**ТЕКСТ УПРАЖНЕНИЯ:**

В мае комендантом дворца назначается полковник Е. С. Кобылинский, 39-летний офицер лейб-гвардии Петроградского полка. Участник европейской войны, он был ранен под Лодзью. Несмотря на ранение, вернулся на фронт и под Старой Гутой был контужен. Он вновь вернулся на фронт, но контузия повлекла за собой острый нефрит, и он потерял боеспособность. Революционером полковник не был, он лишь выполнял приказ генерала Корнилова. В своем исключительно трудном положении тюремщика он остался предан царю и его семье и, в продолжение двенадцати месяцев занимая должность начальника охраны, делал все, что мог, чтобы защитить императора и его близких. Николай Александрович понимал всю сложность положения Кобылинского и в письме к матери из Сибири назвал его своим «последним другом».
Однако и полковнику не удавалось предотвращать инциденты, то и дело возникавшие по вине шибко бдительной солдатни. Как-то в июне солдаты «увидели в руках наследника его маленькую винтовку… совершенно безвредную ввиду отсутствия специальных патронов», – пишет Н. А. Соколов. Солдаты всполошились: «Они вооружены». Услышав шум, Алексей направился к матери, сидевшей на траве. Спустя минуту подошли часовые и потребовали сдать «оружие». Пьер Жильяр попытался вмешаться. Он объяснил, что это игрушка, но солдаты отобрали винтовку и унесли с собой. Зарыдав, мальчик беспомощно смотрел то на мать, то на наставника, но они не могли помочь ему. Возмущенный тем, что солдаты посмели обидеть ребенка, Кобылинский разобрал винтовку и по частям передал ее Алексею Николаевичу. После этого цесаревич играл с винтовкой лишь у себя в комнате.

**МАТЕРИАЛЫ УПРАЖНЕНИЯ:**

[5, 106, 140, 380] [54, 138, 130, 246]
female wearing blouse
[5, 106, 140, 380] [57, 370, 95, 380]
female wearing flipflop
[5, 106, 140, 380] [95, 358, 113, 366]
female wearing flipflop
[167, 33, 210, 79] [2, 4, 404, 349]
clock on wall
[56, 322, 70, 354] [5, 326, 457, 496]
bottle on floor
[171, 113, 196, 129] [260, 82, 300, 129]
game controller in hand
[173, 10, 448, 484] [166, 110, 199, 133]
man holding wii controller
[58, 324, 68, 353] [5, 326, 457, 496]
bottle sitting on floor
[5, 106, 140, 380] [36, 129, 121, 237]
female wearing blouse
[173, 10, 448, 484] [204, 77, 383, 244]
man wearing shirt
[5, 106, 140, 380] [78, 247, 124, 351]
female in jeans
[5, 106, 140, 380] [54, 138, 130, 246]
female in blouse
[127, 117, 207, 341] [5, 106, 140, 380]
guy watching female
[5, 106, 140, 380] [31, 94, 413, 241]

--

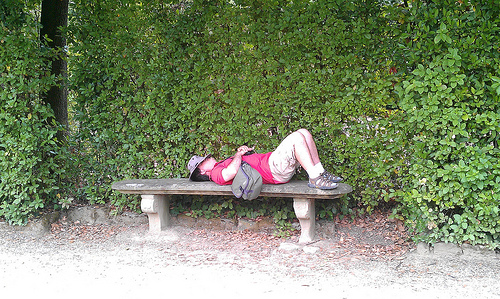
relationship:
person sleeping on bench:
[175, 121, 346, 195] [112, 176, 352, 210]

**ЗАДАНИЯ:**
**a.** Под каким городом был ранен полковник Кобылинский, согласно тексту о полковнике Кобылинском?
**b.** Перепишите без изменений фрагмент текста о полковнике Кобылинском от слов "Однако и полковнику" до слов "себя в комнате.".
**c.** Перечислите всех людей, которые названы в тексте о полковнике Кобылинском по имени или фамилии.

**ОТВЕТЫ:**
**a.** Под Лодзью.

**b.**
Однако и полковнику не удавалось предотвращать инциденты, то и дело возникавшие по вине шибко бдительной солдатни. Как-то в июне солдаты «увидели в руках наследника его маленькую винтовку… совершенно безвредную ввиду отсутствия специальных патронов», – пишет Н. А. Соколов. Солдаты всполошились: «Они вооружены». Услышав шум, Алексей направился к матери, сидевшей на траве. Спустя минуту подошли часовые и потребовали сдать «оружие». Пьер Жильяр попытался вмешаться. Он объяснил, что это игрушка, но солдаты отобрали винтовку и унесли с собой. Зарыдав, мальчик беспомощно смотрел то на мать, то на наставника, но они не могли помочь ему. Возмущенный тем, что солдаты посмели обидеть ребенка, Кобылинский разобрал винтовку и по частям передал ее Алексею Николаевичу. После этого цесаревич играл с винтовкой лишь у себя в комнате.

**c.** Е. С. Кобылинский, генерал Корнилов, Николай Александрович, Н. А. Соколов, Алексей Николаевич, Пьер Жильяр.